Great Job man!! I enjoyed watching that! Appreciate the review and detail you went into and also am looking forward to future videos! Keep up the great job!!


----------



## free3dom (2/2/15)

A lot of the remaining issues in this one is on me 

@Philip Dunkley and I had ourselves a nano vape meet, and we are still streamlining the process - took us almost 8 hours to get this done (mostly due to slow editing on my part)...we had a great time though, but going forward we will optimize and improve this process and the resulting episode..just keep watching

Reactions: Like 1


----------



## Stroodlepuff (2/2/15)

Dont know if its just on my pc but its extremely jumpy!

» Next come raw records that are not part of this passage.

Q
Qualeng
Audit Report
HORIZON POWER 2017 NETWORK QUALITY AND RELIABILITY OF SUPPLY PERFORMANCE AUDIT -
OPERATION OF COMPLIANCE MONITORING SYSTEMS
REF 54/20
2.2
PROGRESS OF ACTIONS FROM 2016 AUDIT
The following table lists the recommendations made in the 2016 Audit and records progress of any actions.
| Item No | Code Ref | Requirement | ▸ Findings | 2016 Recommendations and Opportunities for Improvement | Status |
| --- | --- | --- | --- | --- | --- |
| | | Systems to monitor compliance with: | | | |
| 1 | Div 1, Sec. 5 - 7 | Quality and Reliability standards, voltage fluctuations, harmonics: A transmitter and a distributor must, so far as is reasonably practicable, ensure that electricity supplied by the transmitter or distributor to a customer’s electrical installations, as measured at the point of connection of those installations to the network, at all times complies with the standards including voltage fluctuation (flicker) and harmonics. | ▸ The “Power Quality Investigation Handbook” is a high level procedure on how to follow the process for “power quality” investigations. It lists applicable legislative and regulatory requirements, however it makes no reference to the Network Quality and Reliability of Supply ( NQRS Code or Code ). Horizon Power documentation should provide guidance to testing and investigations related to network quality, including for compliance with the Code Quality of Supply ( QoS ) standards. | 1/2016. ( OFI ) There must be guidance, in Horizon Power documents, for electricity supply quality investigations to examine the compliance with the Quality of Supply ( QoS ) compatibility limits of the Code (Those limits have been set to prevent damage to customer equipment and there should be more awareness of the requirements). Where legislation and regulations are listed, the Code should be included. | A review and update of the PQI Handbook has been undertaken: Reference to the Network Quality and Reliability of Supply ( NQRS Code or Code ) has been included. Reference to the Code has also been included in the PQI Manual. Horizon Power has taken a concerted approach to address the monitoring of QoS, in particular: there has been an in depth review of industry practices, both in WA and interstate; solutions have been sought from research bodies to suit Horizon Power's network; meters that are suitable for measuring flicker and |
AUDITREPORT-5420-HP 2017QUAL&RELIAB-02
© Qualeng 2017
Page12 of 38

Looks like you're a video game glitch from time to time  Otherwise an awesome video well done

Reactions: Agree 1


----------



## Philip Dunkley (2/2/15)

Yep, I noticed that too. Will try and get that sorted next time. Software maybe. Raw Video was perfect!!

Reactions: Agree 1


----------



## Rob Fisher (2/2/15)

Stroodlepuff said:


> Dont know if its just on my pc but its extremely jumpy! Looks like you're a video game glitch from time to time  Otherwise an awesome video well done



Very very JUMPY... I eventually had to listen to it... I thought it was maybe my kak internet connection.


----------



## Paulie (2/2/15)

free3dom said:


> A lot of the remaining issues in this one is on me
> 
> @Philip Dunkley and I had ourselves a nano vape meet, and we are still streamlining the process - took us almost 8 hours to get this done (mostly due to slow editing on my part)...we had a great time though, but going forward we will optimize and improve this process and the resulting episode..just keep watching



Yeah its jumpy i re watched it to make sure! Also thought it was my work connection.

Reactions: Informative 1


----------



## free3dom (2/2/15)

Paulie said:


> Yeah its jumpy i re watched it make sure and also thought it was my work connection.

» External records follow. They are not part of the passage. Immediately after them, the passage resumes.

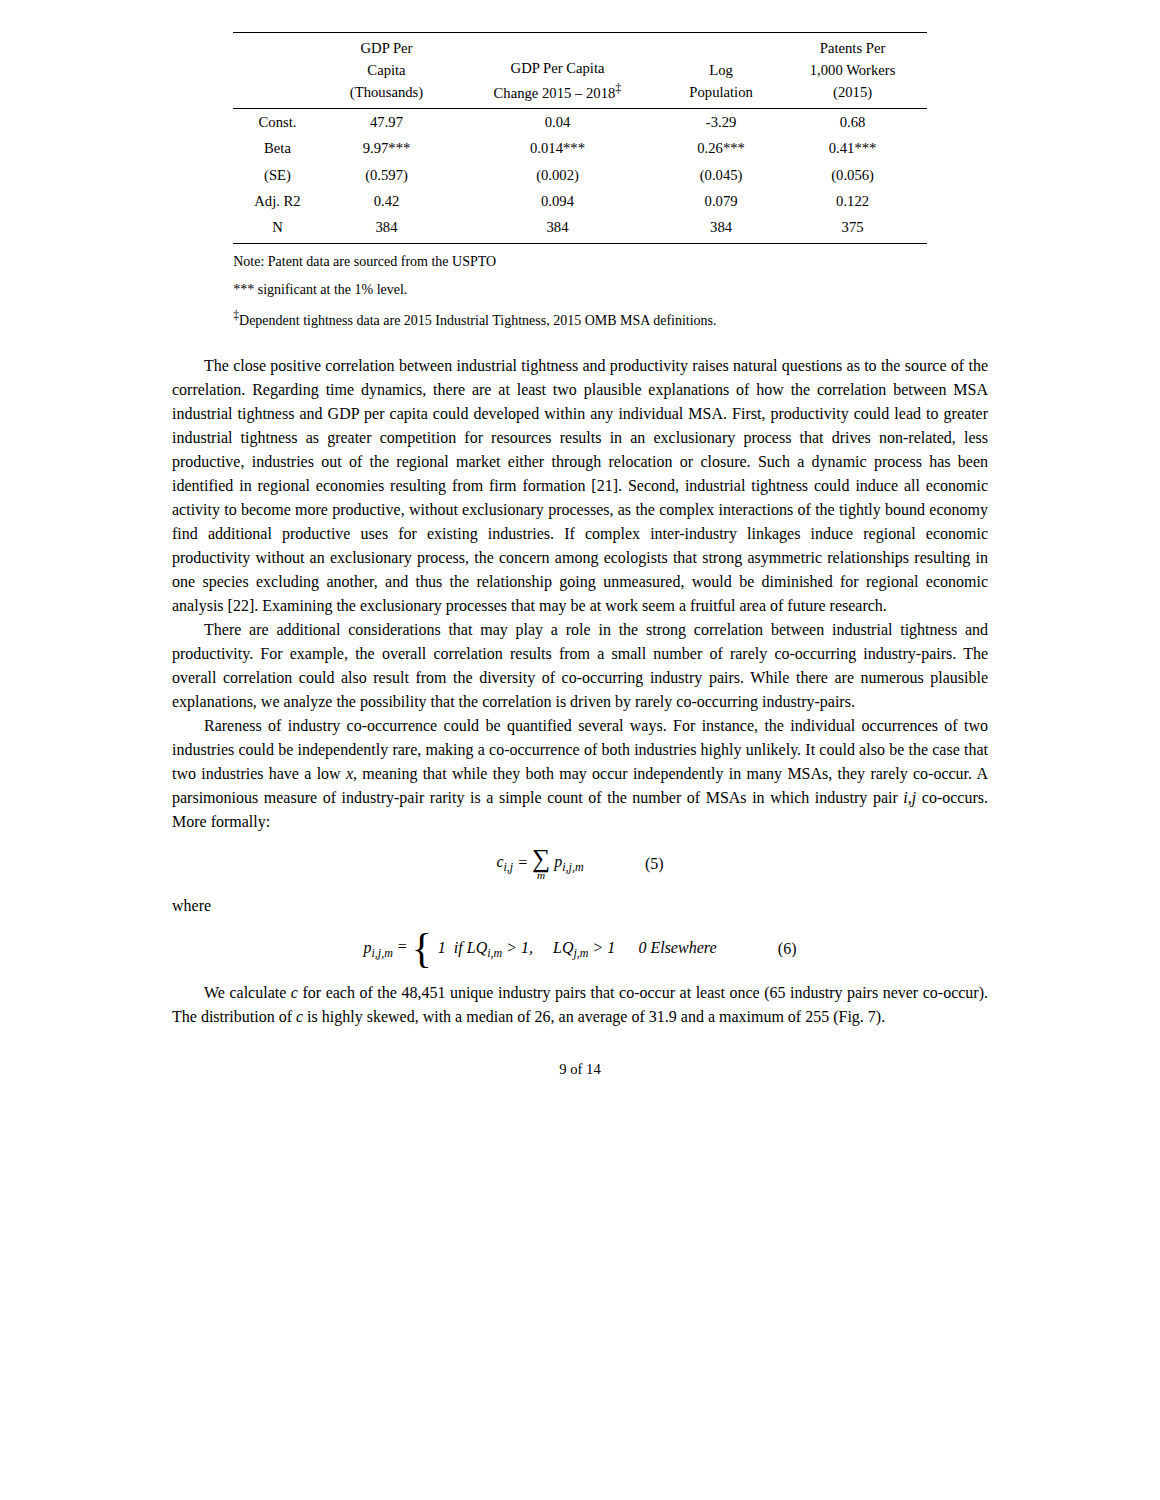| | GDP Per Capita (Thousands) | GDP Per Capita Change 2015 – 2018 ‡ | Log Population | Patents Per 1,000 Workers (2015) |
| --- | --- | --- | --- | --- |
| Const. | 47.97 | 0.04 | -3.29 | 0.68 |
| Beta | 9.97*** | 0.014*** | 0.26*** | 0.41*** |
| (SE) | (0.597) | (0.002) | (0.045) | (0.056) |
| Adj. R2 | 0.42 | 0.094 | 0.079 | 0.122 |
| N | 384 | 384 | 384 | 375 |
Note: Patent data are sourced from the USPTO
*** significant at the 1% level.
‡Dependent tightness data are 2015 Industrial Tightness, 2015 OMB MSA definitions.
The close positive correlation between industrial tightness and productivity raises natural questions as to the source of the correlation. Regarding time dynamics, there are at least two plausible explanations of how the correlation between MSA industrial tightness and GDP per capita could developed within any individual MSA. First, productivity could lead to greater industrial tightness as greater competition for resources results in an exclusionary process that drives non-related, less productive, industries out of the regional market either through relocation or closure. Such a dynamic process has been identified in regional economies resulting from firm formation [21]. Second, industrial tightness could induce all economic activity to become more productive, without exclusionary processes, as the complex interactions of the tightly bound economy find additional productive uses for existing industries. If complex inter-industry linkages induce regional economic productivity without an exclusionary process, the concern among ecologists that strong asymmetric relationships resulting in one species excluding another, and thus the relationship going unmeasured, would be diminished for regional economic analysis [22]. Examining the exclusionary processes that may be at work seem a fruitful area of future research.
There are additional considerations that may play a role in the strong correlation between industrial tightness and productivity. For example, the overall correlation results from a small number of rarely co-occurring industry-pairs. The overall correlation could also result from the diversity of co-occurring industry pairs. While there are numerous plausible explanations, we analyze the possibility that the correlation is driven by rarely co-occurring industry-pairs.
Rareness of industry co-occurrence could be quantified several ways. For instance, the individual occurrences of two industries could be independently rare, making a co-occurrence of both industries highly unlikely. It could also be the case that two industries have a low x, meaning that while they both may occur independently in many MSAs, they rarely co-occur. A parsimonious measure of industry-pair rarity is a simple count of the number of MSAs in which industry pair i,j co-occurs. More formally:
ci,j = ∑m pi,j,m
(5)
where
pi,j,m = { 1 if LQi,m > 1, LQj,m > 1 0 Elsewhere
(6)
We calculate c for each of the 48,451 unique industry pairs that co-occur at least once (65 industry pairs never co-occur). The distribution of c is highly skewed, with a median of 26, an average of 31.9 and a maximum of 255 (Fig. 7).
9 of 14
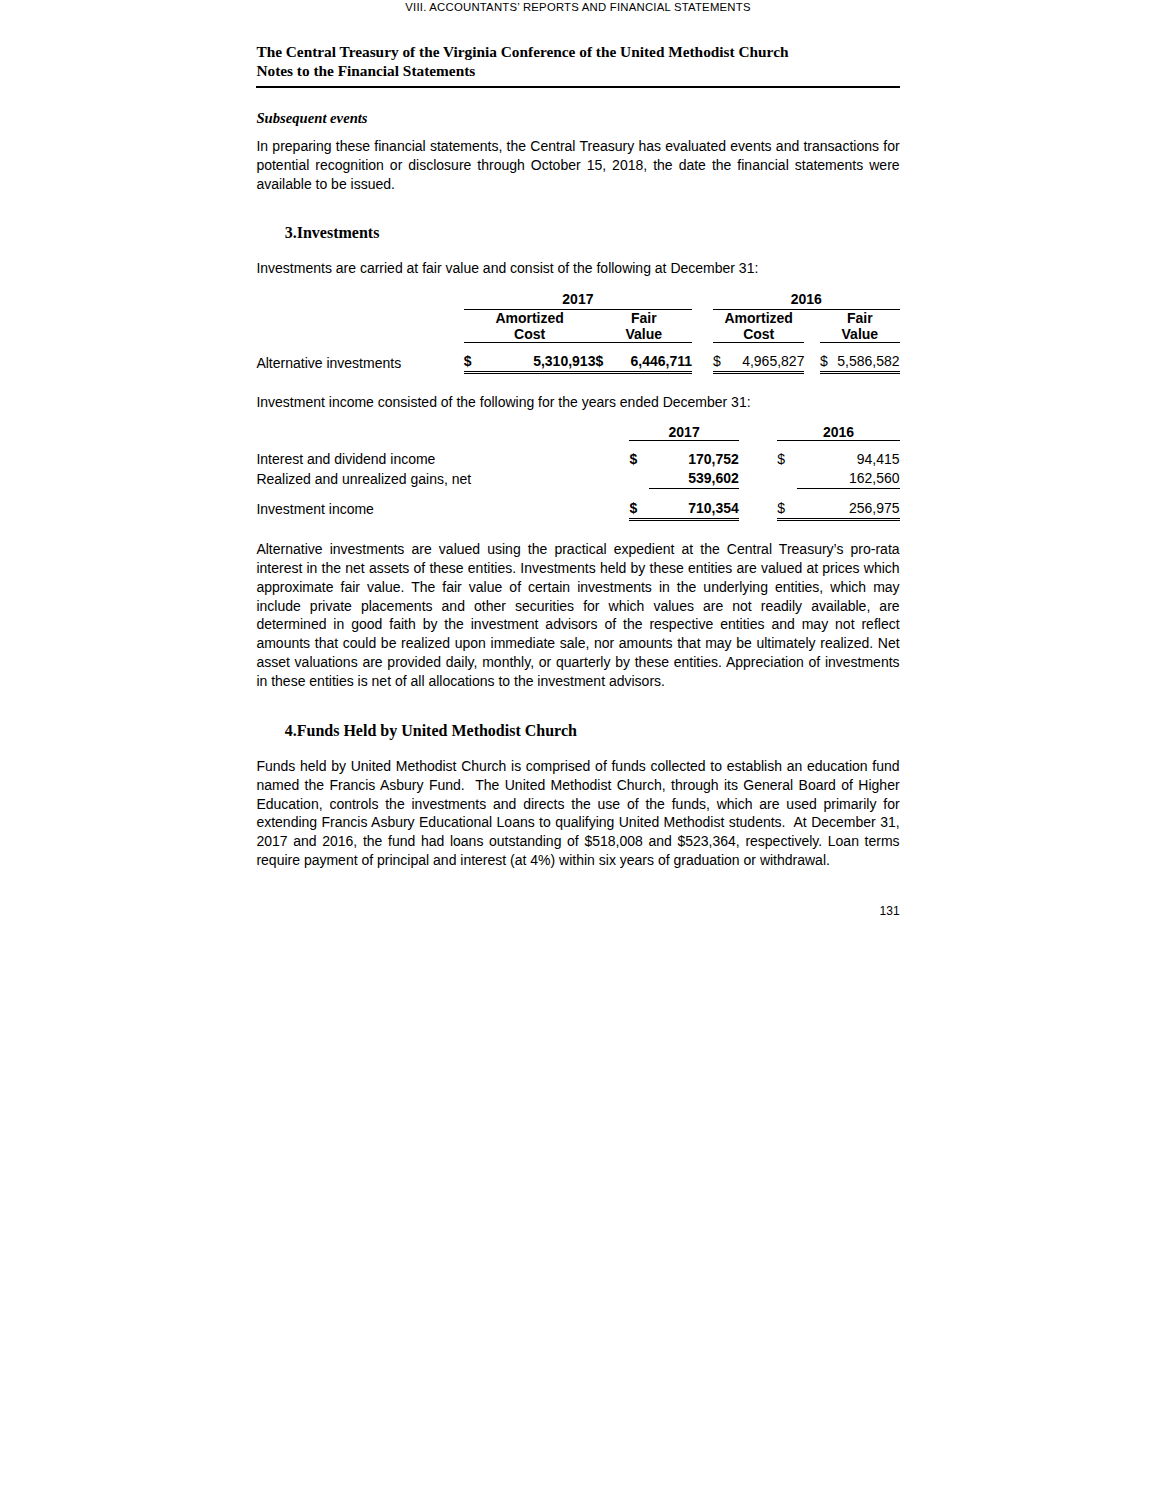VIII. ACCOUNTANTS’ REPORTS AND FINANCIAL STATEMENTS
The Central Treasury of the Virginia Conference of the United Methodist Church
Notes to the Financial Statements
Subsequent events
In preparing these financial statements, the Central Treasury has evaluated events and transactions for potential recognition or disclosure through October 15, 2018, the date the financial statements were available to be issued.
3. Investments
Investments are carried at fair value and consist of the following at December 31:
| | | 2017 | | 2016 |
| | | Amortized Cost | Fair Value | | Amortized Cost | | Fair Value |
| Alternative investments | | $ | 5,310,913 | $ | 6,446,711 | | $ | 4,965,827 | | $ | 5,586,582 |
Investment income consisted of the following for the years ended December 31:
| | | 2017 | | 2016 |
| Interest and dividend income | | $ | 170,752 | | $ | 94,415 |
| Realized and unrealized gains, net | | | 539,602 | | | 162,560 |
| Investment income | | $ | 710,354 | | $ | 256,975 |
Alternative investments are valued using the practical expedient at the Central Treasury’s pro-rata interest in the net assets of these entities. Investments held by these entities are valued at prices which approximate fair value. The fair value of certain investments in the underlying entities, which may include private placements and other securities for which values are not readily available, are determined in good faith by the investment advisors of the respective entities and may not reflect amounts that could be realized upon immediate sale, nor amounts that may be ultimately realized. Net asset valuations are provided daily, monthly, or quarterly by these entities. Appreciation of investments in these entities is net of all allocations to the investment advisors.
4. Funds Held by United Methodist Church
Funds held by United Methodist Church is comprised of funds collected to establish an education fund named the Francis Asbury Fund. The United Methodist Church, through its General Board of Higher Education, controls the investments and directs the use of the funds, which are used primarily for extending Francis Asbury Educational Loans to qualifying United Methodist students. At December 31, 2017 and 2016, the fund had loans outstanding of $518,008 and $523,364, respectively. Loan terms require payment of principal and interest (at 4%) within six years of graduation or withdrawal.
131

Unfortunately we ran way over budget on time and so we did not properly check the final output - we just hoped that it would be okay, and clearly it wasn't. My apologies for the discomfort caused 

Next one will not be like this, I promise

Reactions: Thanks 1


----------



## Carlito (2/2/15)

@Philip Dunkley my man that vid was super sick!! looking forward to a lemo vs billow!!


----------